Navy SEAL Dogs: My Tale of Training Canines for Combat
by Mike Ritland, Thea Feldman
Why You'll Love This
The dog that could take down an armed insurgent in the dark was once just a puppy that needed the right person to believe in it — and that person's story is just as remarkable.
- Great if you want: insider access to elite military K9 training and SEAL culture
- The experience: fast-moving and personal — reads more like a memoir than a manual
- The writing: Ritland writes with gritty specificity — operational detail grounded in genuine feeling
- Skip if: you want sustained combat narrative rather than training process and backstory
About This Book
Behind every elite military working dog is a trainer who understands them at a level most people never will. Mike Ritland spent years inside the secretive world of Navy SEAL canine units, selecting, training, and deploying dogs capable of feats that defy easy description — explosive detection, hostile elimination, and unwavering loyalty under fire. This book traces how Ritland found his calling, and in doing so, pulls back the curtain on a world where the bond between human and animal isn't sentimental — it's tactical, life-or-death, and profound.

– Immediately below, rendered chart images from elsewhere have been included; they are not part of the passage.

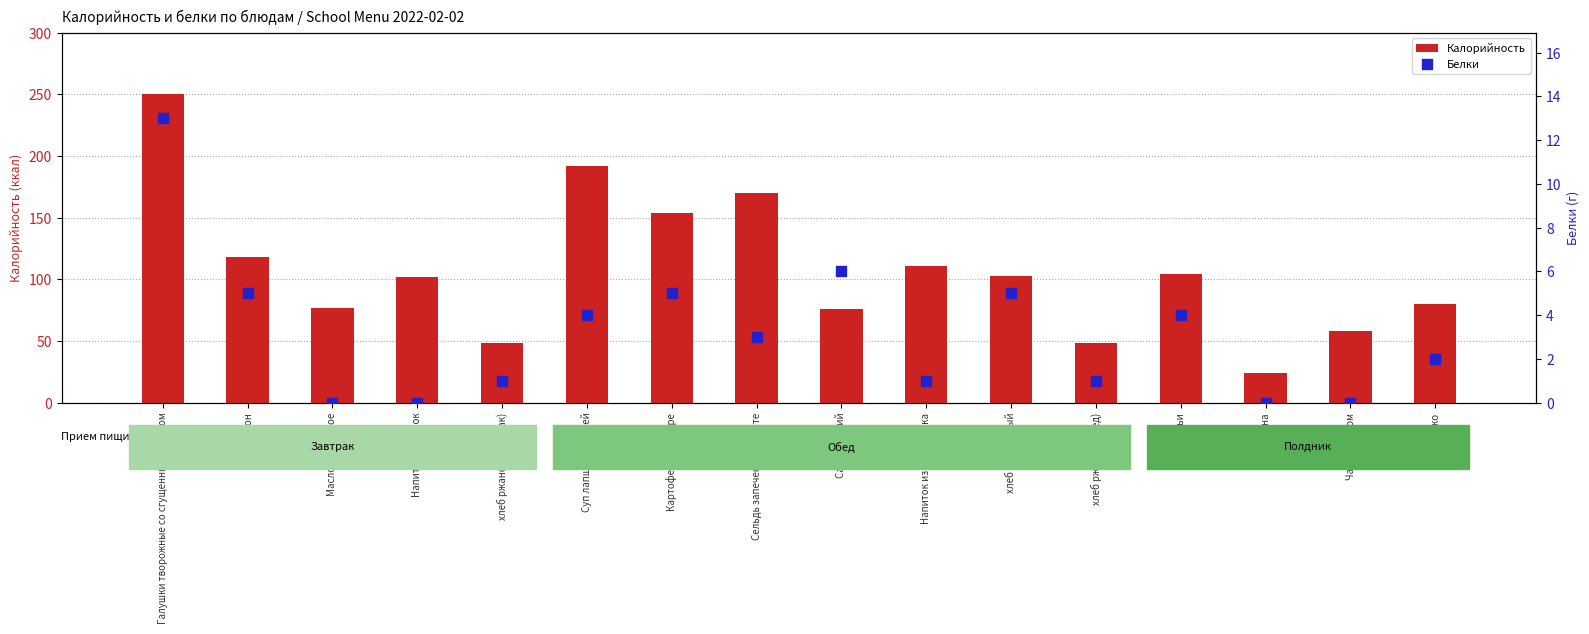

Which series reaches the maximum Y coordinate?

Калорийность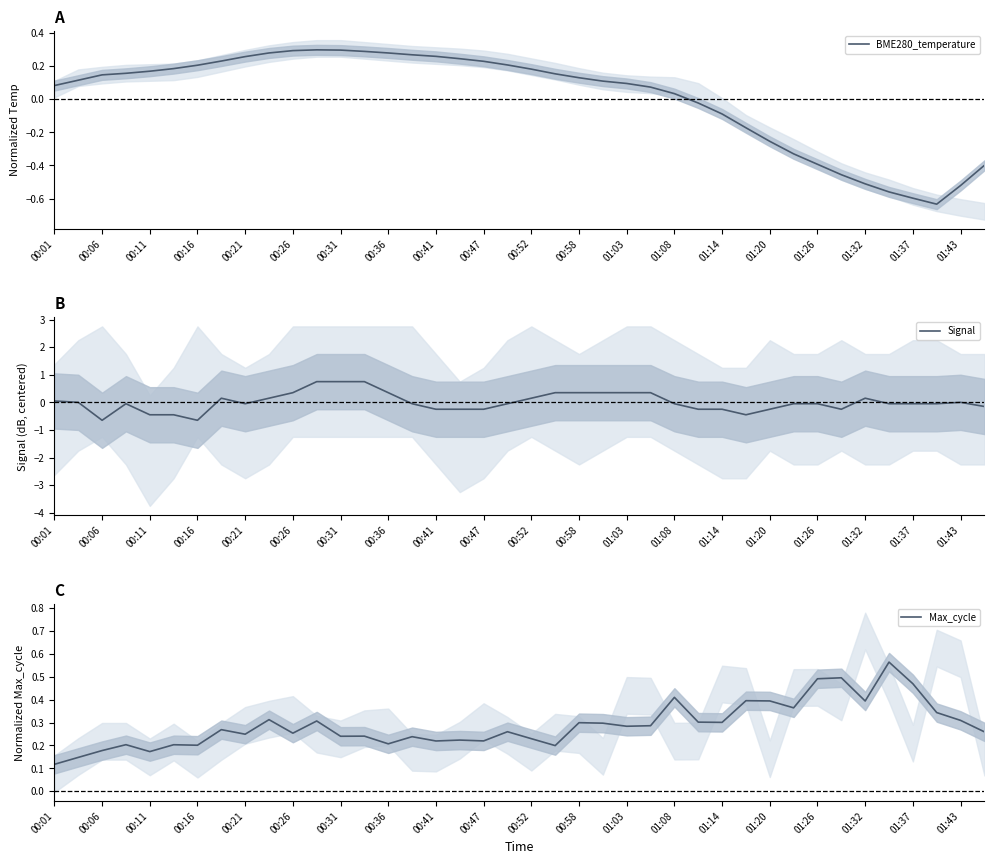

True or false: Signal has a value of 0.0 at 01:43.

True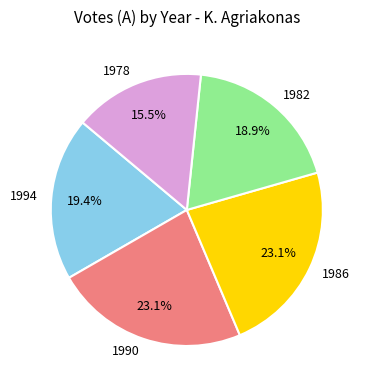

To the nearest percent, what is the difference between the largest and smallest slice percentages?

8%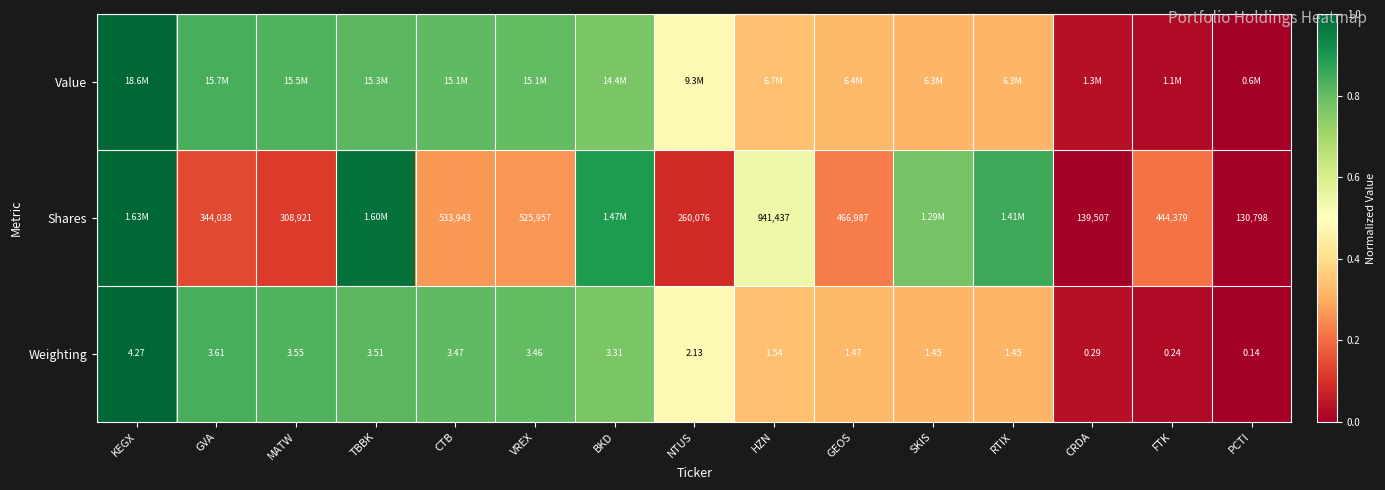

Is the value of Weighting at PCTI greater than the value of Shares at NTUS?

No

What makes this book worth reading is Ritland's voice: direct, unpretentious, and earned through years of real experience rather than observation from a distance. Co-written with Thea Feldman for accessibility, it balances insider detail with genuine warmth, never tipping into jargon or self-congratulation. The result is a compact, propulsive read that moves between personal memoir and operational insight without losing either thread. Readers drawn to military nonfiction will find the behind-the-scenes specifics genuinely illuminating — and anyone who has ever loved a dog will find the human-canine relationship here reframed in a way that stays with them.